Segment Start: PAGE TEXT

Suddenly we were in possession of a valued piece of information that could potentially date this piano but not necessarily name it, so I diligently resumed my inspection of the fall board to decipher faintly etched letters. Alice was by this time intensely engaged in the process, second guessing my stabs at the mysterious lettering. In the meantime, she had provided some introductory background on the piano that was compelling. Approximately four years back, she said, it had been purchased at a local antique store on Belmont Avenue for $125 and was then loaded into a rented truck by husband, Mark, who lugged it home all by himself.

“It was a bummer to haul that piano in and out of the truck, and I don’t think I’ll ever do it again without a mover!” he said. (The piano probably weighed in at one thousand pounds!)

Alice mentioned that after the overbearing upright arrived in its new home, it was never played.

Segment End: PAGE TEXT

- **EXERCISES**:
1. Reproduce verbatim the passage from the piano story, starting at "Suddenly we were" and ending at "all by himself.".
2. Answer these questions using the piano story.
(a) For what price was the piano bought at the antique store?
(b) How much did the piano probably weigh?
(c) How often was the piano played after it arrived in its new home?

Segment Start: GIVEN RECORDS

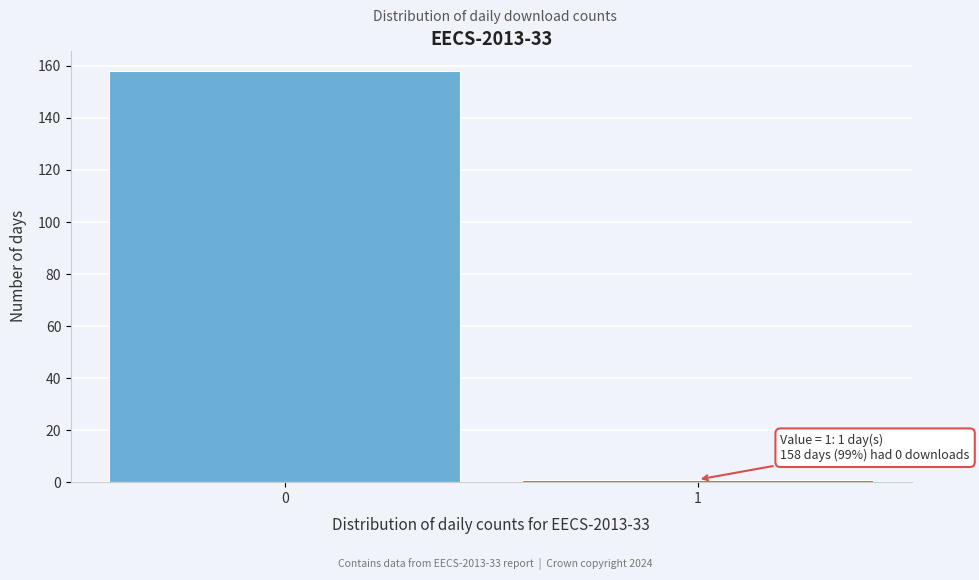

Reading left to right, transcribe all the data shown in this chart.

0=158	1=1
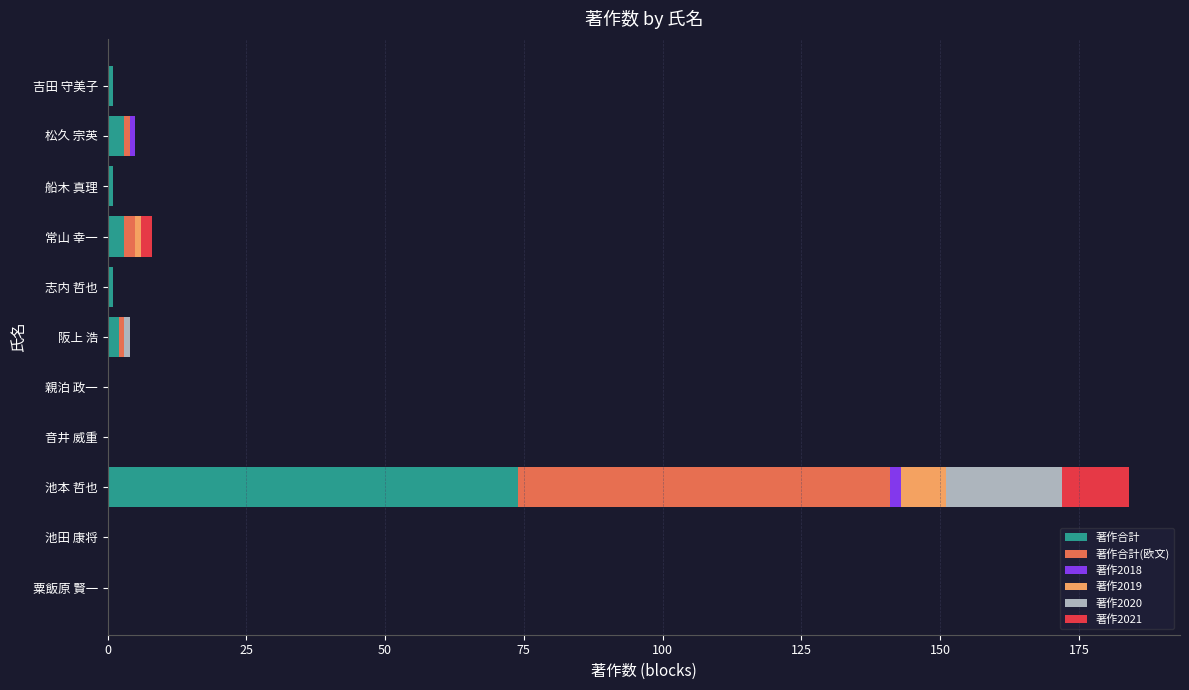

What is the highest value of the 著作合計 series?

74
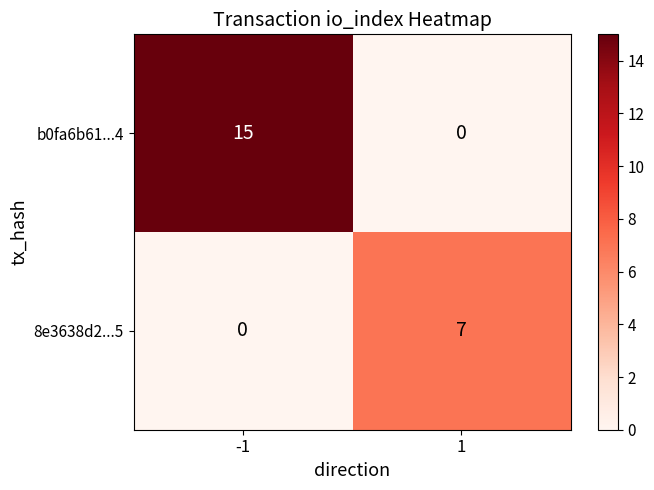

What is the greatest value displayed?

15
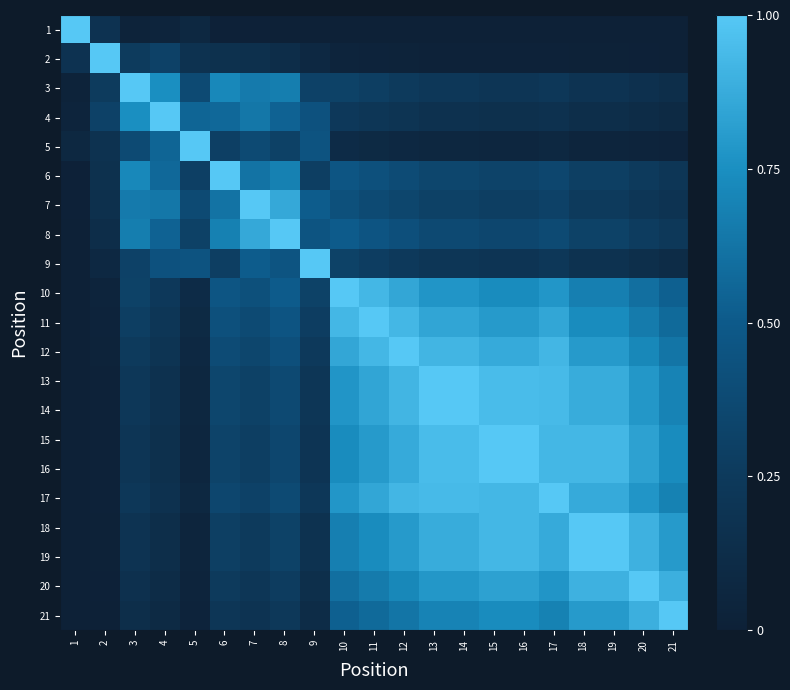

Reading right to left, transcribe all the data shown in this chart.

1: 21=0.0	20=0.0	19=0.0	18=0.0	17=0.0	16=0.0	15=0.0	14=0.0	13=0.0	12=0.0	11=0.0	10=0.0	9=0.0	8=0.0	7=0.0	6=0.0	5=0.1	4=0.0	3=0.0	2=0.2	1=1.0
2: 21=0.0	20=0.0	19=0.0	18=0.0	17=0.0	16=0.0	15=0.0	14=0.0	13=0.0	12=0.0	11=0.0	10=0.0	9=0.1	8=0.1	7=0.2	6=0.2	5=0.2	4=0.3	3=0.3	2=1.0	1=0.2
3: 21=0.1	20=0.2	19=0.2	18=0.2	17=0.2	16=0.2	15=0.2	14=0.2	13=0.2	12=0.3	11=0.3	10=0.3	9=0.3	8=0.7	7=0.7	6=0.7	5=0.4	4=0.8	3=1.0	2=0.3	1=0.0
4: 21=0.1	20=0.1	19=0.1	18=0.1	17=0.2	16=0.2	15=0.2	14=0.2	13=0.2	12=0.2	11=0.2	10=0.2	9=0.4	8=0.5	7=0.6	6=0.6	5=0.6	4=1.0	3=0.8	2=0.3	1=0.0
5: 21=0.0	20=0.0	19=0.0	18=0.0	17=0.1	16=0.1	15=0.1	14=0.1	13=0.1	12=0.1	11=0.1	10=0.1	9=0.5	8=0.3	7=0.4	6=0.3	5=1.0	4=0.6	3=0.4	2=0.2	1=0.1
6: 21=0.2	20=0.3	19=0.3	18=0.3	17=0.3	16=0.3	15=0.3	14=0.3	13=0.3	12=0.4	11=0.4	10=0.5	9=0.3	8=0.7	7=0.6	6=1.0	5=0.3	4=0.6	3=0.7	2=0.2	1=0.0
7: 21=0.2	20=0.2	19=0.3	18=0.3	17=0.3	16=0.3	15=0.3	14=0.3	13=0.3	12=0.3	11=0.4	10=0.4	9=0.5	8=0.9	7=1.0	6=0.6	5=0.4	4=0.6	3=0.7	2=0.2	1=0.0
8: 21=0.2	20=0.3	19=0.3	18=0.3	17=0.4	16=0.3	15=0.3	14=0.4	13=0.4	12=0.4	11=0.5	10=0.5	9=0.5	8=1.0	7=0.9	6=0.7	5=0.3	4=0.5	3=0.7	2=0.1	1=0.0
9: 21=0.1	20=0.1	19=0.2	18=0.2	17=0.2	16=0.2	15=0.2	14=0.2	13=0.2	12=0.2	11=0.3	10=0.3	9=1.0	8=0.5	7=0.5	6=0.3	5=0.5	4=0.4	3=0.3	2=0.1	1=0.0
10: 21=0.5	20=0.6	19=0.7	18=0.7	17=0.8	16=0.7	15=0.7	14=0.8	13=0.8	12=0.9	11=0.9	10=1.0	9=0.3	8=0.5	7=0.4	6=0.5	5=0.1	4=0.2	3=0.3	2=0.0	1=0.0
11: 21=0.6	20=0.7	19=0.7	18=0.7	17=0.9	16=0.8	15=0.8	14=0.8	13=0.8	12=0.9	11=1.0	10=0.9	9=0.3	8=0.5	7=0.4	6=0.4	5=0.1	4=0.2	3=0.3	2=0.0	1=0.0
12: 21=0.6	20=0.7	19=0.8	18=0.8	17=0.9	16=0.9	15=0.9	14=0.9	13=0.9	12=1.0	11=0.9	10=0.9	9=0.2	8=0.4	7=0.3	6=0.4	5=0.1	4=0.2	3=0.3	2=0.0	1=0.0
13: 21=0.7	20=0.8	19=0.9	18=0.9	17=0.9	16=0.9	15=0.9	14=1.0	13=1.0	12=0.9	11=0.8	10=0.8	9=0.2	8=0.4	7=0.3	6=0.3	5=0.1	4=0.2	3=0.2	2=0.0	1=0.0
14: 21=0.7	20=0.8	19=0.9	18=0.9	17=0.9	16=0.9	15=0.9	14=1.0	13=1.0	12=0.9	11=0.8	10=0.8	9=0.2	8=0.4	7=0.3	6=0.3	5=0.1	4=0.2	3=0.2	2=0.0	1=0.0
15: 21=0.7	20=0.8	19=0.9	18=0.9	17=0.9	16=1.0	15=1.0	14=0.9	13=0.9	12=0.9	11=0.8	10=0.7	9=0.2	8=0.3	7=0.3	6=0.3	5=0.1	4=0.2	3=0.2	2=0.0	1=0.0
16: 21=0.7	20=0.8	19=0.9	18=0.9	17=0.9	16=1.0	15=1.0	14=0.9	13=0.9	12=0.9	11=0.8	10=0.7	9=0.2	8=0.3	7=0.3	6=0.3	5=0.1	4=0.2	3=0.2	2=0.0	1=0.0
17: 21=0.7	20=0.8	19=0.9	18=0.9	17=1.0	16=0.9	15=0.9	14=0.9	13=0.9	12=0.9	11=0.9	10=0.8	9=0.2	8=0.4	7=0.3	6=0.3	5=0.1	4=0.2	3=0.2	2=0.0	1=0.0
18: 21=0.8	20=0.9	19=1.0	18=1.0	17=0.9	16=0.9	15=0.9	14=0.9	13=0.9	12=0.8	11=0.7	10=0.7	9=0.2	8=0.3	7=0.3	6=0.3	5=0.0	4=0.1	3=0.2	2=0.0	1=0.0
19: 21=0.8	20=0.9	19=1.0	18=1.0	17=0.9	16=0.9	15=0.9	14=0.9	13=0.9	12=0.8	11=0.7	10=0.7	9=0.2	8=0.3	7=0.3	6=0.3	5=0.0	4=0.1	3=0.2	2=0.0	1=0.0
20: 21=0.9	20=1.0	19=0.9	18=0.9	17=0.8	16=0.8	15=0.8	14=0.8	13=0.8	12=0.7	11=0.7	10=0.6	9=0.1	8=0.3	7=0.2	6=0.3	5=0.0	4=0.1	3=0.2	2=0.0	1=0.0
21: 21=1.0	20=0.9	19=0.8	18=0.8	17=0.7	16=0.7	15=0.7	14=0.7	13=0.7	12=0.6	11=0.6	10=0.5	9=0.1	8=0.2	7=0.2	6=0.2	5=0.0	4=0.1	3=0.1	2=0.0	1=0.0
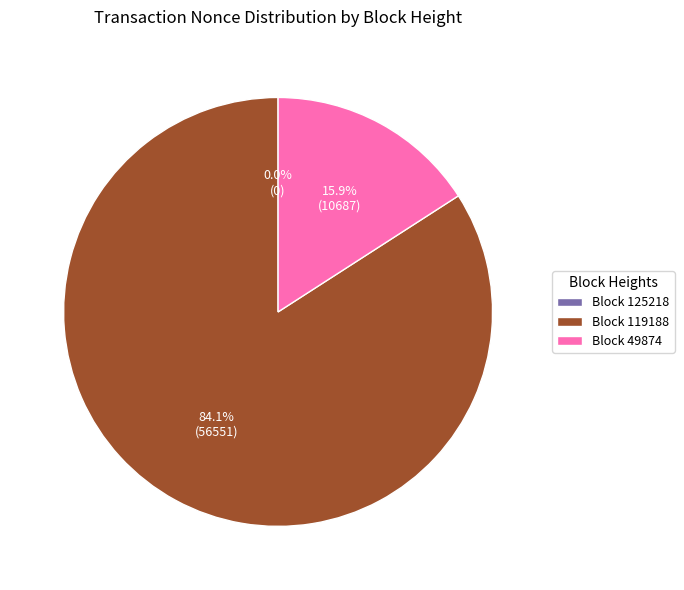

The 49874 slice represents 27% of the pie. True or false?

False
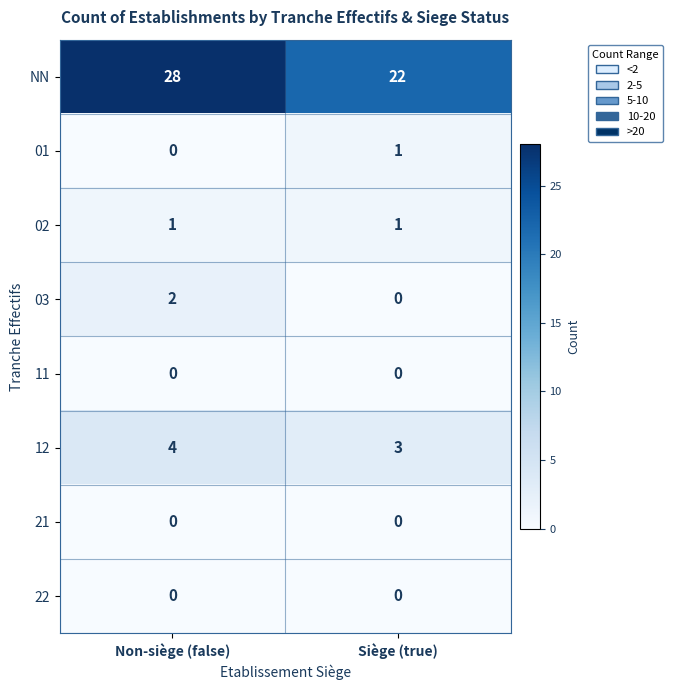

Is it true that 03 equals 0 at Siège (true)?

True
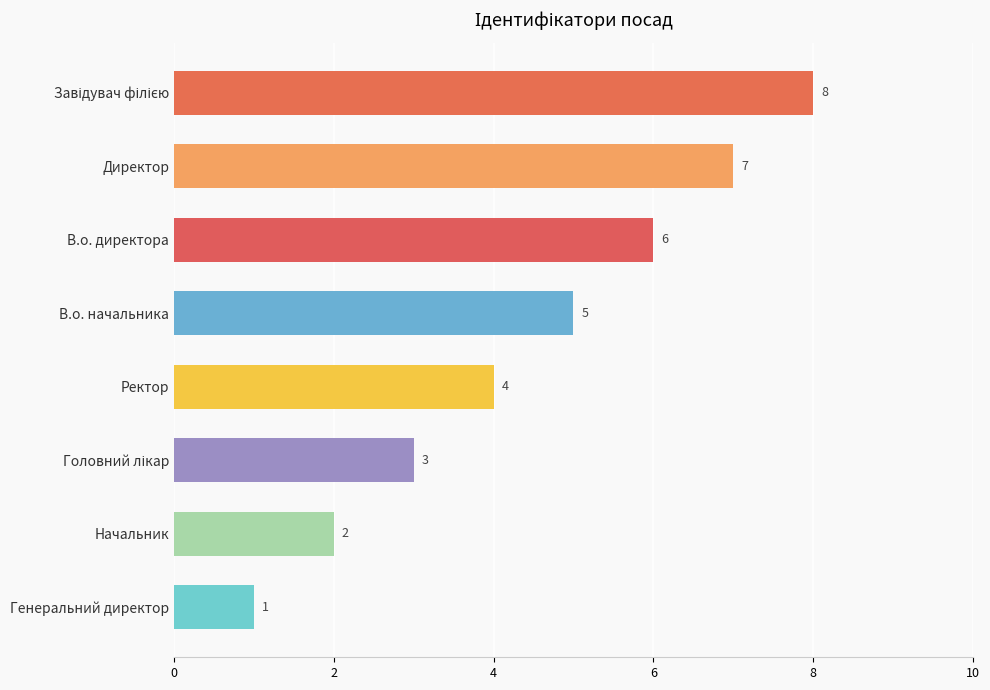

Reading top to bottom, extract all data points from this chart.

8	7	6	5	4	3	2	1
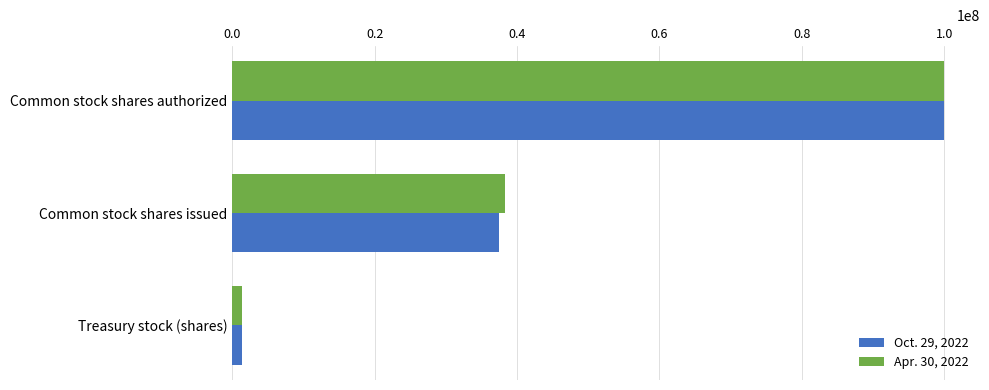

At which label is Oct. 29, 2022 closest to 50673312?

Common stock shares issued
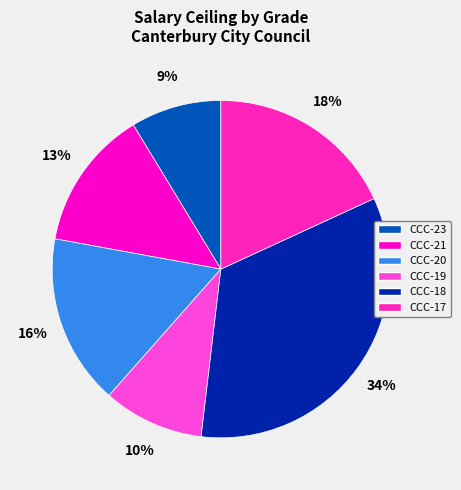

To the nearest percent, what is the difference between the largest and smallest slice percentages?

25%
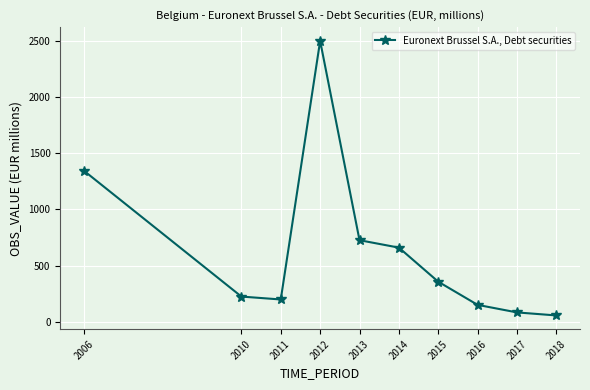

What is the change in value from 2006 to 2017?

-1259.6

Segment End: GIVEN RECORDS

- **RESULTS IN ORDER**:
1.
Suddenly we were in possession of a valued piece of information that could potentially date this piano but not necessarily name it, so I diligently resumed my inspection of the fall board to decipher faintly etched letters. Alice was by this time intensely engaged in the process, second guessing my stabs at the mysterious lettering. In the meantime, she had provided some introductory background on the piano that was compelling. Approximately four years back, she said, it had been purchased at a local antique store on Belmont Avenue for $125 and was then loaded into a rented truck by husband, Mark, who lugged it home all by himself.

2.
(a) $125
(b) One thousand pounds
(c) It was never played.